Lo spiega Luca nel libro degli Atti degli apostoli in questi termini: "A cagione de' Giudei che erano in quei luoghi; perché tutti sapevano che il padre di lui era greco" (Atti 16:3). Dunque fu per non creare un intoppo ai Giudei, cosa che Paolo si studiava sempre di fare facendosi Giudeo coi Giudei al fine di guadagnarli a Cristo (cfr. 1 Cor. 9:20). Se Paolo avesse lasciato Timoteo incirconciso, siccome la madre di lui era una Giudea mentre il padre era greco, egli avrebbe sicuramente incontrato grossissime difficoltà nell'evangelizzare i Giudei di quelle zone dove Timoteo era conosciuto. Essi non avrebbero sopportato che Paolo avesse come collaboratore un giovane che era figlio di una Giudea, e quindi Giudeo di nascita, ma nello stesso tempo incirconciso nella carne, ossia senza quel segno esteriore di appartenenza al popolo ebraico. Certamente se Timoteo avesse avuto sia il padre che la madre di origine greca, Paolo non avrebbe sottoposto Timoteo alla circoncisione perché i Giudei non avrebbero avuto nessuna occasione per biasimarlo, ma siccome la madre di Timoteo era ebrea allora lui sapeva bene quale sarebbe stata la reazione dei Giudei nei suoi confronti.

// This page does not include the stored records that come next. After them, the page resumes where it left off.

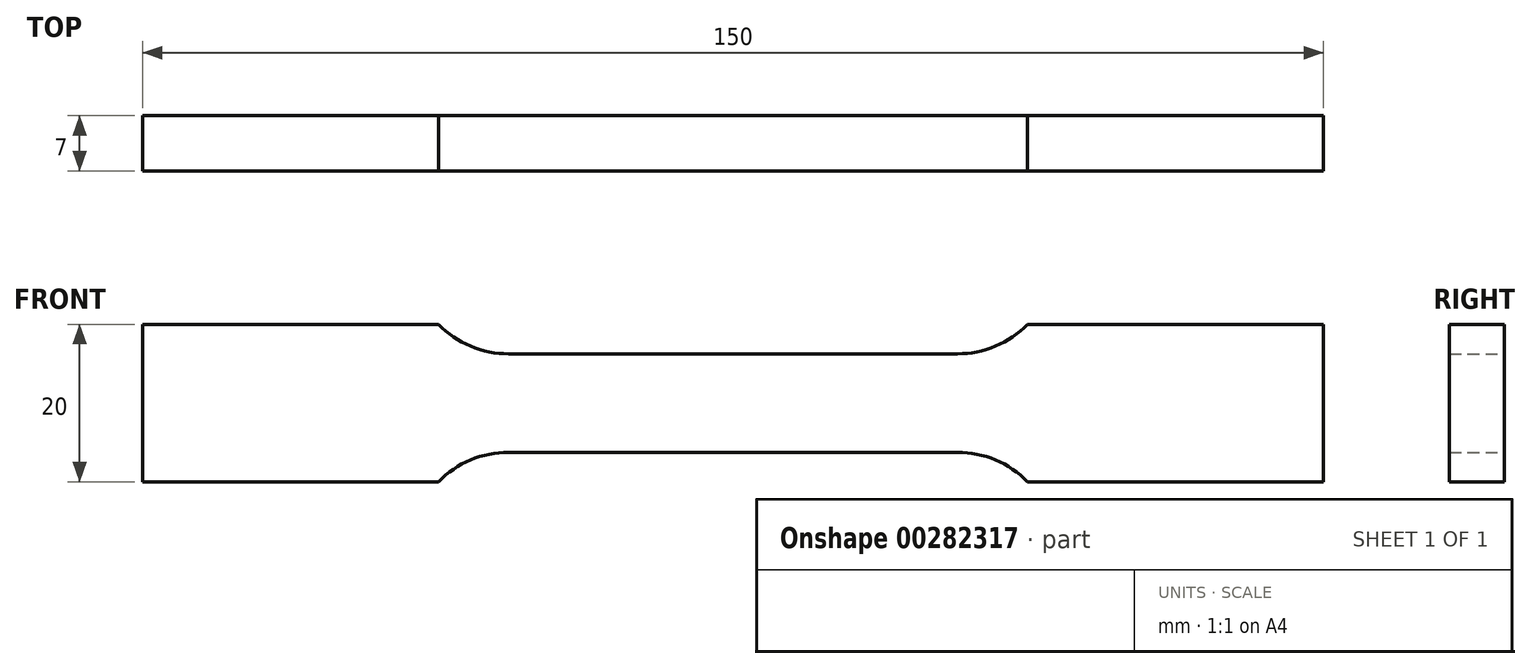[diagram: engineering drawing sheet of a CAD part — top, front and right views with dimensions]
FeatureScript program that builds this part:
annotation { "Feature Type Name" : "Feature", "Feature Type Description" : "" }
export const myFeature = defineFeature(function(context is Context, id is Id, definition is map)
    precondition{}
    {
        {
            var Q0;
            Q0=qCreatedBy(makeId("Front.planeOp"),FACE);
            var sketch = newSketch(context, id + "F0", { "sketchPlane" : qUnion([Q0])});
            skLineSegment(sketch, "E0", {"start": v(0, 6.25) * mm, "end": v(28.5, 6.25) * mm});
            skArc(sketch, "E1", {"start": v(28.5, 6.25) * mm, "mid": v(33.34, 7.23) * mm, "end": v(37.43, 10) * mm});
            skLineSegment(sketch, "E2", {"start": v(37.43, 10) * mm, "end": v(75, 10) * mm});
            skLineSegment(sketch, "E3.MirrorCS", {"start": v(37.43, -10) * mm, "end": v(75, -10) * mm});
            skLineSegment(sketch, "E4.MirrorCS", {"start": v(0, -6.25) * mm, "end": v(28.5, -6.25) * mm});
            skArc(sketch, "E5.MirrorCS", {"start": v(28.5, -6.25) * mm, "mid": v(33.34, -7.23) * mm, "end": v(37.43, -10) * mm});
            skLineSegment(sketch, "E6", {"start": v(75, -10) * mm, "end": v(75, 10) * mm});
            skLineSegment(sketch, "E7.MirrorCS", {"start": v(-75, -10) * mm, "end": v(-75, 10) * mm});
            skArc(sketch, "E8.MirrorCS", {"start": v(-28.5, -6.25) * mm, "mid": v(-33.34, -7.23) * mm, "end": v(-37.43, -10) * mm});
            skLineSegment(sketch, "E9.MirrorCS", {"start": v(0, -6.25) * mm, "end": v(-28.5, -6.25) * mm});
            skArc(sketch, "E10.MirrorCS", {"start": v(-28.5, 6.25) * mm, "mid": v(-33.34, 7.23) * mm, "end": v(-37.43, 10) * mm});
            skLineSegment(sketch, "E11.MirrorCS", {"start": v(0, 6.25) * mm, "end": v(-28.5, 6.25) * mm});
            skLineSegment(sketch, "E12.MirrorCS", {"start": v(-37.43, 10) * mm, "end": v(-75, 10) * mm});
            skLineSegment(sketch, "E13.MirrorCS", {"start": v(-37.43, -10) * mm, "end": v(-75, -10) * mm});
            skSolve(sketch);
        }
        {
            var Q0;
            Q0=makeQuery(id+"F0.imprint","IMPRINT",FACE,{"disambiguationData":[TD([[makeQuery(id+"F0.imprint","IMPRINT",EDGE,{"derivedFrom":sQuery(id+"F0.wireOp",EDGE,"E0")}),-1.0]])]});
            extrude(context, id + "F1", {"entities" : qUnion([Q0]), "endBound" : BoundingType.SYMMETRIC, "depth" : 7 * mm});
        }
    });
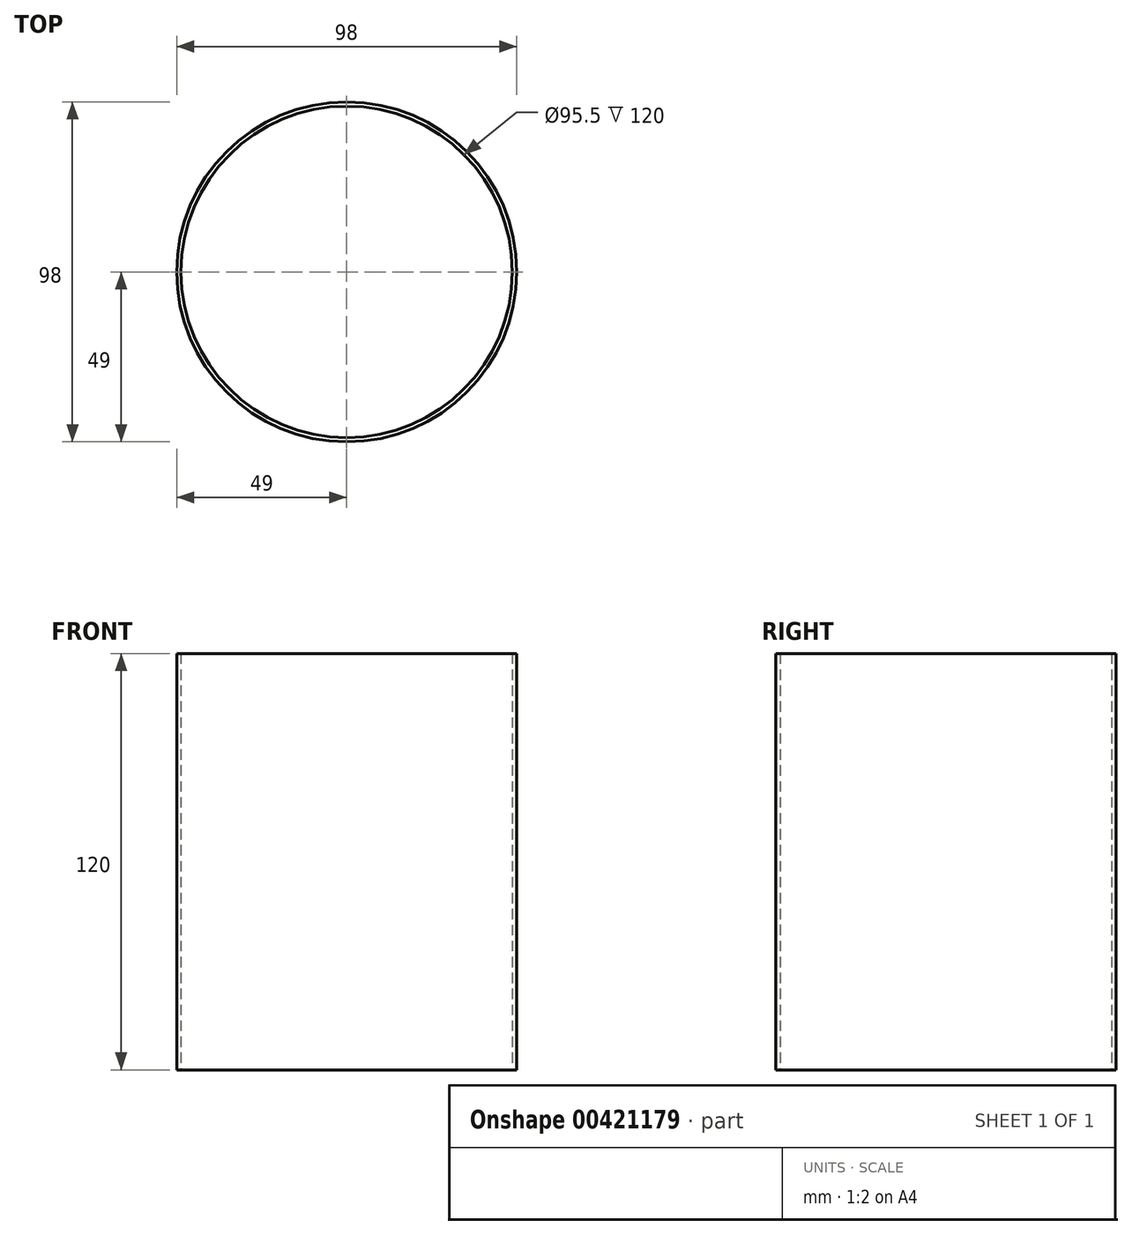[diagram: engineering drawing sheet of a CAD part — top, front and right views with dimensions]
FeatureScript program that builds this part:
annotation { "Feature Type Name" : "Feature", "Feature Type Description" : "" }
export const myFeature = defineFeature(function(context is Context, id is Id, definition is map)
    precondition{}
    {
        {
            var Q0;
            Q0=qCreatedBy(makeId("Top.planeOp"),FACE);
            var sketch = newSketch(context, id + "F0", { "sketchPlane" : qUnion([Q0])});
            skCircle(sketch, "E0", {"center": v(0, 0) * mm, "radius": 47.75 * mm});
            skCircle(sketch, "E1", {"center": v(0, 0) * mm, "radius": 49 * mm});
            skSolve(sketch);
        }
        {
            var Q0;
            Q0 = qSketchRegion(id + "F0", true);
            extrude(context, id + "F1", {"entities" : qUnion([Q0]), "depth" : 120 * mm});
        }
    });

Il comportamento di Paolo dunque, nel caso della circoncisione di Timoteo, non è per nulla da biasimare come magari potrebbe sembrare. Egli infatti non praticò la circoncisione a Timoteo perché riteneva questo rito indispensabile alla salvezza, e neppure perché non voleva essere perseguitato per la croce di Cristo, ma solo per non essere un intoppo ai Giudei, ossia per dimostrargli che lui non sprezzava la legge di Mosè ma la rispettava, il che è una cosa del tutto diversa. Un simile comportamento coi Giudei Paolo lo tenne quando dopo essere tornato a Gerusalemme dal suo viaggio in Asia, dietro suggerimento degli anziani della chiesa di Gerusalemme che erano Giudei di nascita, si purificò e offerse delle offerte nel tempio per lui e altri suoi compagni per dimostrare alle migliaia di Giudei che avevano creduto che lui si comportava da osservatore della legge, e non invece da uno che ordinava ai Giudei che si trovavano tra i Gentili ad abbandonare Mosè dicendogli di non circoncidere i propri figli e di non conformarsi ai riti, una voce questa che correva sul suo conto (cfr. Atti 21:17-26).